Den Abschluss bildet Nikolai Rimski-Korsakows sinfonische Suite „Scheherazade“, ein Meisterwerk der musikalischen Charakterisierung und Instrumentation und für viele sicherlich der Höhepunkt des Abends. Den Part der Solovioline übernimmt Orin Laursen, der heute als Gast die Position des Konzertmeisters innehat. Der erste Satz beginnt vielversprechend: dräuende Blechbläserakkorde, Laursens filigranes erstes Solo… doch dann macht sich matte Müdigkeit breit. Ich höre ein Orchester, das eine Musik, die es im Schlaf spielen könnte, so spielt, als schliefe es tatsächlich. Derart unterspannt habe ich diesen Satz selten gehört. Dies liegt nicht zuletzt am Dirigenten, der mehr Einsatz fordern müsste und auch sonst eher unauffällig bleibt.
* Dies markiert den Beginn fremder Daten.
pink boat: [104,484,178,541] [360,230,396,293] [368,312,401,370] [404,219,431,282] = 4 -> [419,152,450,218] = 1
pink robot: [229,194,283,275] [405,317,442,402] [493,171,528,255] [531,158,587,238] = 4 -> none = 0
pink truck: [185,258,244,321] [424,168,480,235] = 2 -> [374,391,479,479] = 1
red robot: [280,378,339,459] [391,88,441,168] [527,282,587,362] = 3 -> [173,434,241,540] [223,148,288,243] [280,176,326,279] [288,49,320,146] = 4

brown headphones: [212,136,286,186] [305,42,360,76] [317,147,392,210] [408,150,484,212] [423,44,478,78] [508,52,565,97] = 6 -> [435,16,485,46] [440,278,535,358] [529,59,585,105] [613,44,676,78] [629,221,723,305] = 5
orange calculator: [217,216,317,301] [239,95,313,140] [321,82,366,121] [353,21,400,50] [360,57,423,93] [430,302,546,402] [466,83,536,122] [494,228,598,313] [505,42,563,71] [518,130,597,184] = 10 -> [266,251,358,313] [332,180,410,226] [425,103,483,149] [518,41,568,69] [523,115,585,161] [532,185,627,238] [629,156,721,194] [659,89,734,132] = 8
Zum Glück bessern sich die Dinge im weiteren Verlauf deutlich. Hervorzuheben sind vor allem der gefühlvoll musizierte dritte Satz und das Finale, welches schon allein aufgrund seiner enormen Schwierigkeit die letzten Feierabendträume der Musiker:innen verscheucht. Warum nicht gleich so? Ein wahres Fest sind die zahlreichen Soli von Flöte, Klarinette, Fagott, Horn, Harfe – und natürlich Orin Laursen, der das verkappte Violinkonzert virtuos und mit edlem, schlankem Ton spielt. Dieser Scheherazade hört man gern zu – vielleicht sogar 1001 Nacht lang.
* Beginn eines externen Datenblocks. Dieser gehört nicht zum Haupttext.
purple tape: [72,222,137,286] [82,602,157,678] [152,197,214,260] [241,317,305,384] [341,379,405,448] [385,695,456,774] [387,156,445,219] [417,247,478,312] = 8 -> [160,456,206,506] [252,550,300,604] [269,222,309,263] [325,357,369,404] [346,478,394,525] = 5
Eine Aufzeichnung des Konzerts ist unter folgendem Link abrufbar: https://www.mdr.de/klassik/hoeren-sehen/leipzig-gewandhaus-kerem-hasan-dirigiert-100.html

Frank Sindermann

Sonntag, 14. April 2024
Gewandhaus, Großer Saal

MDR-Sinfonieorchester
Orin Laursen, Konzertmeister
Mauro Peter, Tenor
Kerem Hasan, Dirigent

Lux perpetua

Franz Welser-Möst dirigiert Verdis Requiem im ausverkauften Gewandhaus (English translation available)

Bild von lmaresz auf Pixabay

Kaum zu glauben, aber wahr: Das Gewandhausorchester hat Verdis Requiem zuletzt im Jahr 1960 aufgeführt! Das deutlich zu lange lange Warten hat sich aber gelohnt: auf einem höheren musikalischen Niveau wird man dieses Werk aktuell schwerlich hören können.
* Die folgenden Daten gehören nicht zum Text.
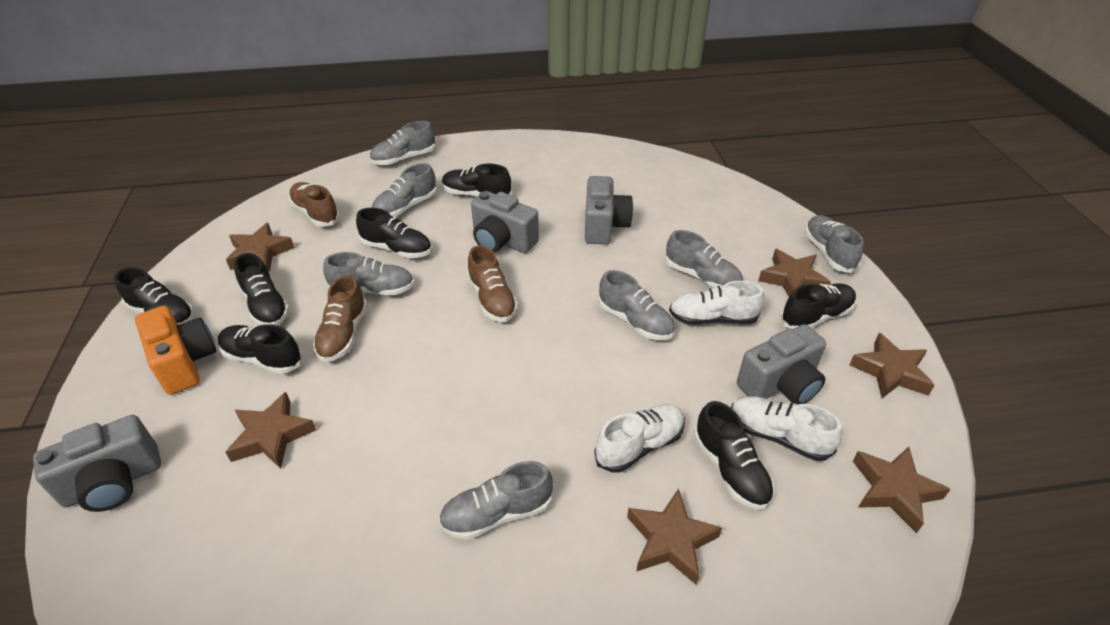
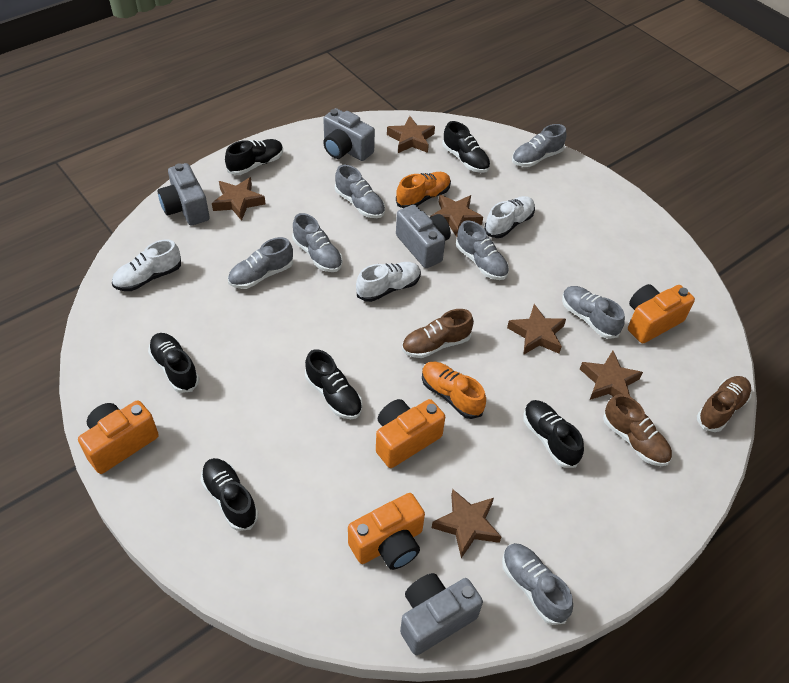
black shoe: [114,267,194,325] [218,324,303,374] [234,253,289,326] [356,208,432,258] [442,164,512,196] [694,401,774,510] [780,284,856,329] = 7 -> [148,333,199,393] [201,458,258,531] [225,139,283,175] [305,349,363,419] [442,121,490,173] [523,400,584,468] = 6
orange camera: [135,306,216,395] = 1 -> [78,400,159,474] [348,493,425,570] [376,399,445,468] [628,284,695,343] = 4
orange shoe: none = 0 -> [396,172,451,208] [422,362,486,419] = 2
Das Gewandhausorchester spielt den anspruchsvollen Orchesterpart präzise und farbig, hält die Spannung bis zum Schluss und reagiert wach auf die Versuche des Dirigenten Franz Welser-Möst, seinen vorauseilenden Tenor wieder einzufangen. Dieses ist vor allem in der ersten halben Stunde immer wieder nötig, da Limmie Pulliam sich leider nicht davon abbringen lässt, sein eigenes (schnelleres) Tempo zu fahren. Mit seinem durchdringenden, metallischen Organ bringt Pulliam alle Voraussetzungen mit; leider macht ihm aber die Aufregung öfter einen Strich durch die Rechnung. Abgesehen von seiner Nervosität irritert der Sänger allerdings auch sonst, so zB durch lautes Husten während eines Solos seiner Kollegin Deniz Uzun. Dies ist umso bedauerlicher, als jeder ihrer Töne unbedingt hörenswert ist. Uzun führt ihre ausdrucksstarke, warme Mezzosopran-Stimme in immer neue Gefühlsregionen und wird dem theatralischen, musikdramatischen Gehalt des Requiems in besonderem Maß gerecht. Wunderbar auch ihr perfektes Zusammenspiel mit der großartigen Asmik Grigorian, die nicht nur stimmlich das ewige Licht herbeisingt, sondern das Publikum auch emotional zu berühren versteht. Ein klangschöneres, innigeres „Libera me“ habe ich nie zuvor gehört, schon gar nicht live. Punkt. Mika Kares vervollständigt das hochkarätige Solist:innenquartett. Sein kraftvoller Bass strahlt Autorität und Ernst aus, kann aber ebenso warm und einfühlsam klingen – großartig!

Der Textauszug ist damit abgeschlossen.